01.30.2005
New
Information on MHA Web Site: Latest Ploy to Avoid Safe RN-to-Patient
Limits
Will
Do Nothing to Protect Patients from Dangerous Conditions
New
information on the Massachusetts Hospital Association's Web site—which
claims to disclose hospital staffing plans—will do nothing
to protect patients or improve deteriorating patient care conditions
in the state's acute care hospitals.
The
information provided on the site is of no value to the consumer—at
best it is confusing, if not deliberately misleading. There is no
way the consumer can make sense of the information provided, and
even if they could, there is no way to know if the staffing levels
presented are safe and appropriate. Nor is there any guarantee that
the staffing level listed in the plan will match the care patients
actually receive.
Patients
deserve a guaranteed standard of care, they don't need information
on a Web site. The site does make clear the wide variability in
staffing across hospitals and clearly demonstrates that patients
with the same conditions will receive dramatically different levels
of care depending on the hospital they go to. We believe this is
unacceptable and it is the main reason nurses in Massachusetts,
along with 103 leading health advocacy groups, are supporting legislation,
H. 2663, to create a safe limit on the number of patients a nurse
is assigned, no matter where patients receive care.
The
fact is in most cases, patients have little choice or say about
the hospital they visit.

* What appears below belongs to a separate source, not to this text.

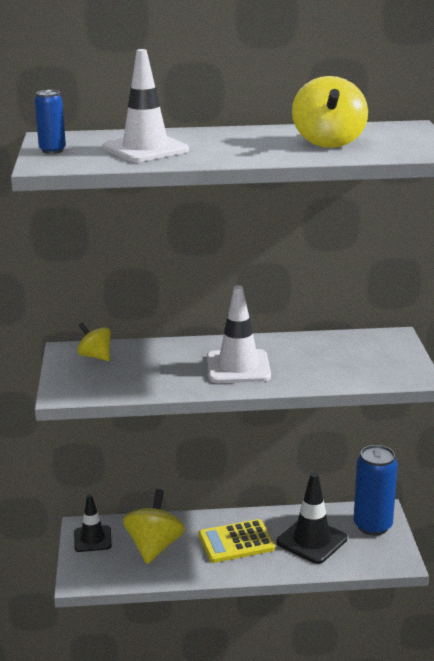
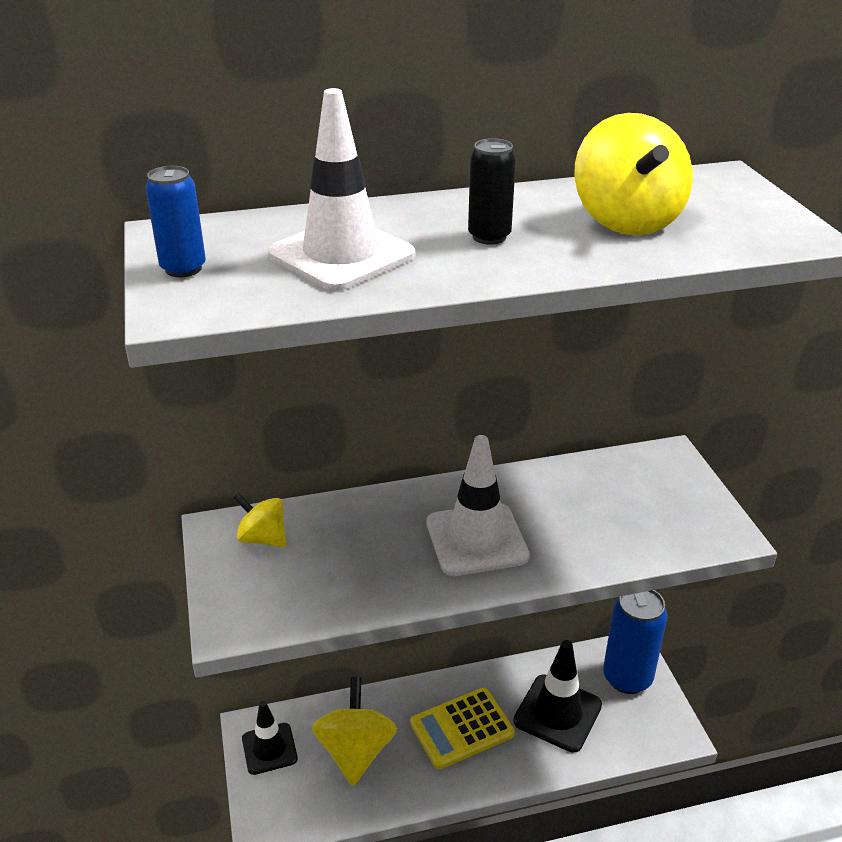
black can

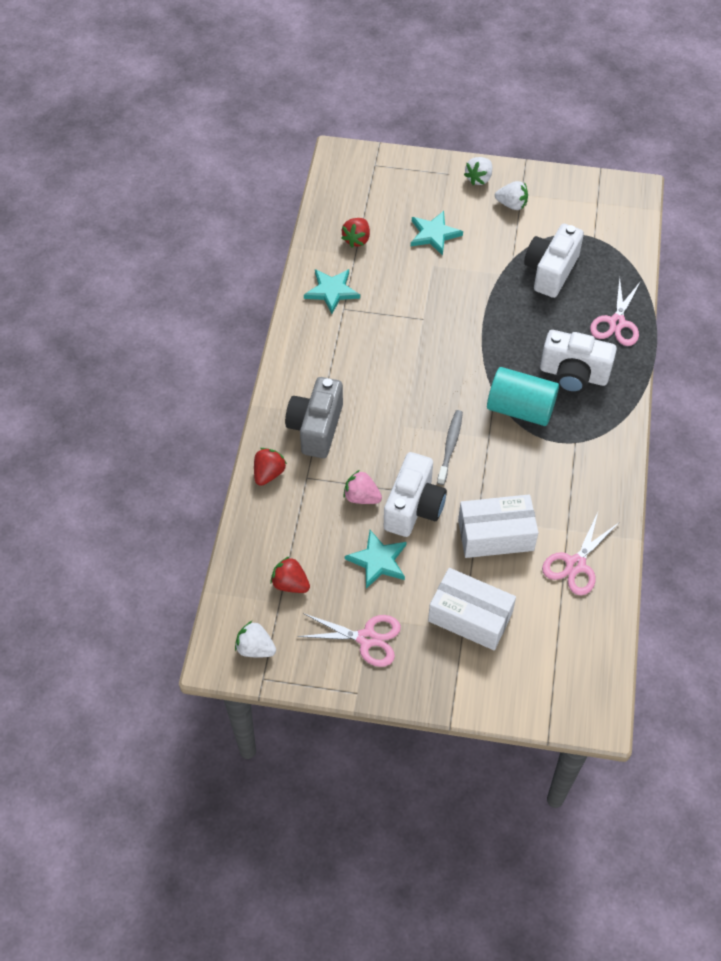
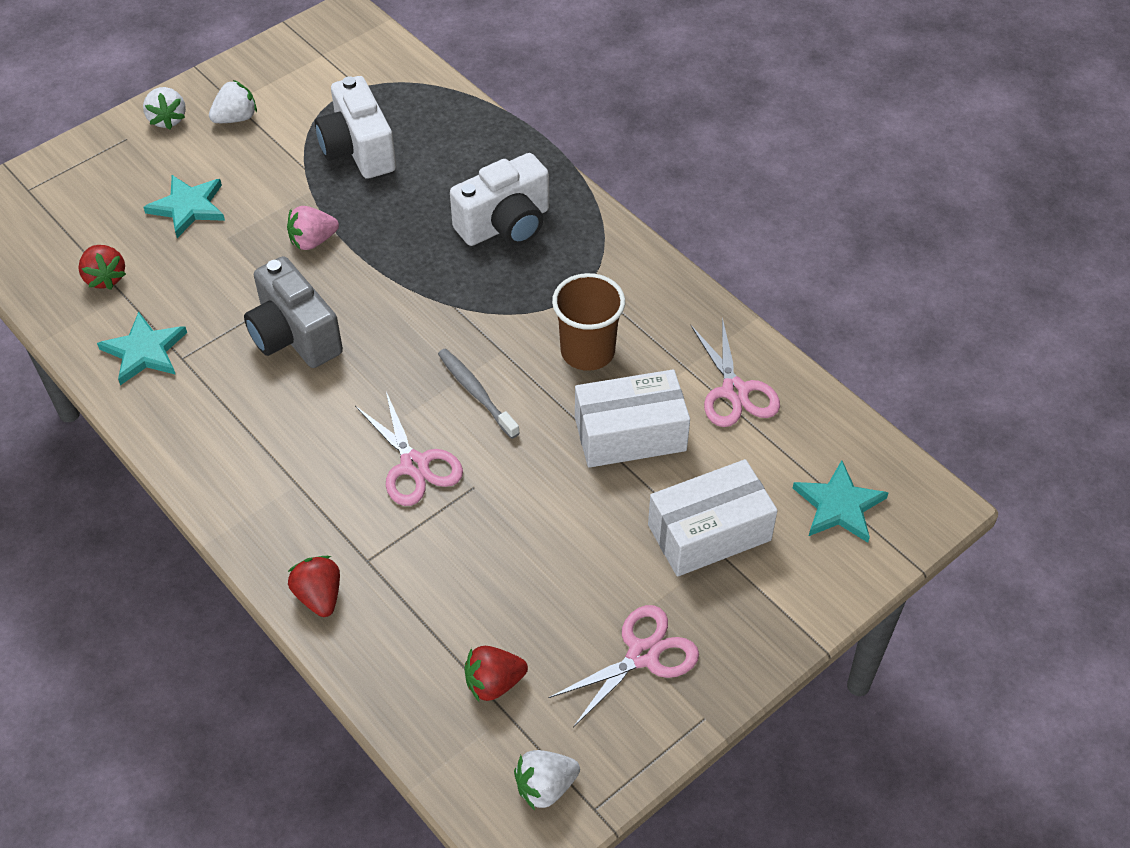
grey camera; pink strawberry; turquoise star (no. 3 from left); white camera (no. 1 from left in the first image); white box (no. 1 from left); turquoise cylinder; pink scissors (no. 1 from left); brown cup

In many parts of the state, there is only
one hospital available (like on Cape Cod). In an emergency, your
ambulance determines where you go for care. In most health plans,
hospital choice is also limited. For this reason, it is vital that
every patient, wherever they receive care, should have access to
a safe standard of care.
The
introduction of this information is part of the hospital industry’s
glitzy PR campaign to give the illusion of improving quality, while
they are actually doing nothing to fix the root cause of the problem—providing
a safe limit on the number of patients a nurse is assigned.
The
fact is that patients in Massachusetts hospitals are suffering poor
care, longer stays and needless complications because too many hospitals
are forcing nurses to care for too many patients at once. The Department
of Public Health last summer reported a 60 percent increase in patient
complaints, injuries and medication errors for Massachusetts hospitals
over the last five years. A survey of past patients in Massachusetts
hospitals conducted last March found that 1 in 4 reported their
safety was compromised due to their nurse having too many patients
to care for. Nurses believe patients deserve better.
The
daycare industry doesn't have a Web site where parents can find
the child-to-caregiver ratio at different daycare centers. It's
not necessary because there is a good law in place that requires
a safe staffing standard for all daycare providers. Patients in
hospitals deserve the same type of safety standard.
As
legislators debate the issue, recent reports have shown that the
hospital industry has earned nearly a billion dollars in profits
over the last year. Another study just published in the journal
Health Affairs shows that an investment in safe staffing limits
will pay for itself in lives saved, shorter stays and millions of
dollars in savings from the prevention of negative patient outcomes.